**Task brief**
Give back all of the records underneath exactly, with no omissions.

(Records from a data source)

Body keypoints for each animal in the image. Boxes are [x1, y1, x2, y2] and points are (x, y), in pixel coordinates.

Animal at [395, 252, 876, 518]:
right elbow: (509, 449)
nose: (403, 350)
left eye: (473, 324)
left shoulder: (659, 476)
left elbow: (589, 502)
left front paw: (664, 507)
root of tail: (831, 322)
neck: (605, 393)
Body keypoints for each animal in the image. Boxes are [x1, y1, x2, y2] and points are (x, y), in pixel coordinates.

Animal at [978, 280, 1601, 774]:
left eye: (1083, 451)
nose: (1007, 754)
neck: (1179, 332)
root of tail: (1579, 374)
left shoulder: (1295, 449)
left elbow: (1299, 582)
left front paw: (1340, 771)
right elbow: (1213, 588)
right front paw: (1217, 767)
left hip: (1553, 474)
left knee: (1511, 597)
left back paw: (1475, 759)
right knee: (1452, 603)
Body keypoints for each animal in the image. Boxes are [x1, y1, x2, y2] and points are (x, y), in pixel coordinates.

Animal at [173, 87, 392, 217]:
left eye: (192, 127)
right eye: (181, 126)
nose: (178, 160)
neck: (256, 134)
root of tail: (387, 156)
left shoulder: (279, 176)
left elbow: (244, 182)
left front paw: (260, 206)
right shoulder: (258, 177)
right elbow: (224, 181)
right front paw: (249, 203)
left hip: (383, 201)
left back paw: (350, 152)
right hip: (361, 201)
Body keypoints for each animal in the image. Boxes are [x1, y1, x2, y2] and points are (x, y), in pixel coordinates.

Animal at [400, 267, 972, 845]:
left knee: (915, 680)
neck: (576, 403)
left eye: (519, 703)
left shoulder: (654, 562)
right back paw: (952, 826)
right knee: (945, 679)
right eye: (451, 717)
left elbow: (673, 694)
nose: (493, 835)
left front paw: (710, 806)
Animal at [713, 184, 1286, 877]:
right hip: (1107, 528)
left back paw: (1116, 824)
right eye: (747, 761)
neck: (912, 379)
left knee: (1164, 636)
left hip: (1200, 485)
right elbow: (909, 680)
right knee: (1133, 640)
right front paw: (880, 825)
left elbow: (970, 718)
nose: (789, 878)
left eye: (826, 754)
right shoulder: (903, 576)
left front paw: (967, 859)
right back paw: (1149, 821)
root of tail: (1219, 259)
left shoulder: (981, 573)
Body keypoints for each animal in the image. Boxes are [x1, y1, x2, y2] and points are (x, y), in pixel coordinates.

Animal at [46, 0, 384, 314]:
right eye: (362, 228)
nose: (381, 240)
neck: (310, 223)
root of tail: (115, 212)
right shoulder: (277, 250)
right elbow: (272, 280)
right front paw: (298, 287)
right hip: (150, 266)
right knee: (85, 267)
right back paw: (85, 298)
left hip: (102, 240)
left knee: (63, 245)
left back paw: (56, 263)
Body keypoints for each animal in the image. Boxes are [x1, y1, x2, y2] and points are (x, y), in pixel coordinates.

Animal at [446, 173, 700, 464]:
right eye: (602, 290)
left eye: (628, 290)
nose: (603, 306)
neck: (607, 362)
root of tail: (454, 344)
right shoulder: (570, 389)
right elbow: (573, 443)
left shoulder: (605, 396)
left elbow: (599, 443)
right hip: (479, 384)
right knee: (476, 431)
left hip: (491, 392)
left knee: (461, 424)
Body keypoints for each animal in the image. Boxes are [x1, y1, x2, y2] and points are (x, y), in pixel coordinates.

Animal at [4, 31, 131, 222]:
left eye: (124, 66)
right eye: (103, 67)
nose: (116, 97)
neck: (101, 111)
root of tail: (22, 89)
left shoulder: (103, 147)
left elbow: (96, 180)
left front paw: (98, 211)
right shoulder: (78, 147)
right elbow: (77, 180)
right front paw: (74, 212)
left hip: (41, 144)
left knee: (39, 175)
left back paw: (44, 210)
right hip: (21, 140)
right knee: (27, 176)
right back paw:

**Task result**
Body keypoints for each animal in the image. Boxes are [x1, y1, x2, y2] and points are (x, y), in pixel coordinates.

Animal at [395, 252, 876, 518]:
right elbow: (509, 449)
nose: (403, 350)
left eye: (473, 324)
left shoulder: (659, 476)
left elbow: (589, 502)
left front paw: (664, 507)
root of tail: (831, 322)
neck: (605, 393)
Body keypoints for each animal in the image. Boxes are [x1, y1, x2, y2] and points are (x, y), in pixel coordinates.

Animal at [978, 280, 1601, 774]:
left eye: (1083, 451)
nose: (1007, 754)
neck: (1179, 332)
root of tail: (1579, 374)
left shoulder: (1295, 449)
left elbow: (1299, 582)
left front paw: (1340, 771)
right elbow: (1213, 588)
right front paw: (1217, 767)
left hip: (1553, 474)
left knee: (1511, 597)
left back paw: (1475, 759)
right knee: (1452, 603)
Body keypoints for each animal in the image. Boxes are [x1, y1, x2, y2] and points are (x, y), in pixel coordinates.

Animal at [173, 87, 392, 217]:
left eye: (192, 127)
right eye: (181, 126)
nose: (178, 160)
neck: (256, 134)
root of tail: (387, 156)
left shoulder: (279, 176)
left elbow: (244, 182)
left front paw: (260, 206)
right shoulder: (258, 177)
right elbow: (224, 181)
right front paw: (249, 203)
left hip: (383, 201)
left back paw: (350, 152)
right hip: (361, 201)
Body keypoints for each animal in the image. Boxes are [x1, y1, x2, y2] and points are (x, y), in pixel coordinates.

Animal at [400, 267, 972, 845]:
left knee: (915, 680)
neck: (576, 403)
left eye: (519, 703)
left shoulder: (654, 562)
right back paw: (952, 826)
right knee: (945, 679)
right eye: (451, 717)
left elbow: (673, 694)
nose: (493, 835)
left front paw: (710, 806)
Animal at [713, 184, 1286, 877]:
right hip: (1107, 528)
left back paw: (1116, 824)
right eye: (747, 761)
neck: (912, 379)
left knee: (1164, 636)
left hip: (1200, 485)
right elbow: (909, 680)
right knee: (1133, 640)
right front paw: (880, 825)
left elbow: (970, 718)
nose: (789, 878)
left eye: (826, 754)
right shoulder: (903, 576)
left front paw: (967, 859)
right back paw: (1149, 821)
root of tail: (1219, 259)
left shoulder: (981, 573)
Body keypoints for each animal in the image. Boxes are [x1, y1, x2, y2] and points are (x, y), in pixel coordinates.

Animal at [46, 0, 384, 314]:
right eye: (362, 228)
nose: (381, 240)
neck: (310, 223)
root of tail: (115, 212)
right shoulder: (277, 250)
right elbow: (272, 280)
right front paw: (298, 287)
right hip: (150, 266)
right knee: (85, 267)
right back paw: (85, 298)
left hip: (102, 240)
left knee: (63, 245)
left back paw: (56, 263)
Body keypoints for each animal in the image. Boxes are [x1, y1, x2, y2] and points are (x, y), in pixel coordinates.

Animal at [446, 173, 700, 464]:
right eye: (602, 290)
left eye: (628, 290)
nose: (603, 306)
neck: (607, 362)
root of tail: (454, 344)
right shoulder: (570, 389)
right elbow: (573, 443)
left shoulder: (605, 396)
left elbow: (599, 443)
right hip: (479, 384)
right knee: (476, 431)
left hip: (491, 392)
left knee: (461, 424)
Body keypoints for each animal in the image. Boxes are [x1, y1, x2, y2] and points are (x, y), in pixel coordinates.

Animal at [4, 31, 131, 222]:
left eye: (124, 66)
right eye: (103, 67)
nose: (116, 97)
neck: (101, 111)
root of tail: (22, 89)
left shoulder: (103, 147)
left elbow: (96, 180)
left front paw: (98, 211)
right shoulder: (78, 147)
right elbow: (77, 180)
right front paw: (74, 212)
left hip: (41, 144)
left knee: (39, 175)
left back paw: (44, 210)
right hip: (21, 140)
right knee: (27, 176)
right back paw:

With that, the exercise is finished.